All animals - the human one included - experience their phases of life.  Birth, infancy, healthy growth, the relative stasis of maturity, decay, death.  At some point during maturity, the zenith - the peak - is reached.  That stage of life at which the  system is functioning at the optimal level for producing the best of outcomes.  Human beings have some control over how long this peak extends in our individual lives based on the decisions we make about how we live.  Hopefully we make wise ones - avoiding falling into excesses of greed, gluttony, lust, acts of hubris, etc - and barring random Acts of God it's a long, rewarding ride.  

This is also true of civilizations, that they experience these phases of life.  And if they are founded in durable concepts and run carefully with an overarching wisdom governing the outcomes of our indisputably enormous cleverness, with the right checks and balances and an eye to maintaining optimal scale, we can similarly extend that period during which the maximum benefit for the maximum number of citizens prevails.

□ □ □

**Problems to solve**
1. According to the life-phases passage, what is the zenith?
2. Carry the life-phases passage forward from its last sentence.
The entries that follow are separate material, unrelated to the life-phases passage.

□ □ □

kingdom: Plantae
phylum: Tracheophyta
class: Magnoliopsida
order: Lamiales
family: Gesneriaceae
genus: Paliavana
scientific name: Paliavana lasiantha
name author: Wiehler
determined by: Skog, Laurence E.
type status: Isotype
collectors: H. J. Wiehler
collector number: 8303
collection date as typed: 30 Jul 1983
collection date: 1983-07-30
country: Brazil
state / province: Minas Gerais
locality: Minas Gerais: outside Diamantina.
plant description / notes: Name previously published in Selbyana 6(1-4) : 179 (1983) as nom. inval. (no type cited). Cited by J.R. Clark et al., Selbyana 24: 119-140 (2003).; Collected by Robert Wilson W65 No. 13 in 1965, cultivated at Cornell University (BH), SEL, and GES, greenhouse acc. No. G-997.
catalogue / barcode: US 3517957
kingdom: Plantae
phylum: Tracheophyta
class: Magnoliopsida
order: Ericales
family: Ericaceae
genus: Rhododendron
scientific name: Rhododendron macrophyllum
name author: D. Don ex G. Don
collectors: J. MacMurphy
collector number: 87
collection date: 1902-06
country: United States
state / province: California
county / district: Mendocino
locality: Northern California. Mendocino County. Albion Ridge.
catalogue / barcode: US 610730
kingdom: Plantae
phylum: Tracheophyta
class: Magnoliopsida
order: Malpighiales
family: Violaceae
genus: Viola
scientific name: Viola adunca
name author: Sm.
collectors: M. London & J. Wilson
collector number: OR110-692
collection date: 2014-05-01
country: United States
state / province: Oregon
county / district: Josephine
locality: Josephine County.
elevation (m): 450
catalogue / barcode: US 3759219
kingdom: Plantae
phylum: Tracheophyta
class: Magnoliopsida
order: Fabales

□ □ □

**Expected responses**
1. The peak, the stage of life at which the system functions at the optimal level for producing the best outcomes.

2.
I wonder looking at the trajectory of the modern world, which let's say for argument's sake began in late 18th Century England with the birth of The Industrial Revolution, at which point between then and now did we enjoy our zenith?  That point during which we were reaping the maximum benefits for the maximum number of people at the same time as enjoying a model that was arguably sustainable, that is, in overall harmony with its ecological context and therefore with the potential for enjoying the long-haul?  What did life look like then?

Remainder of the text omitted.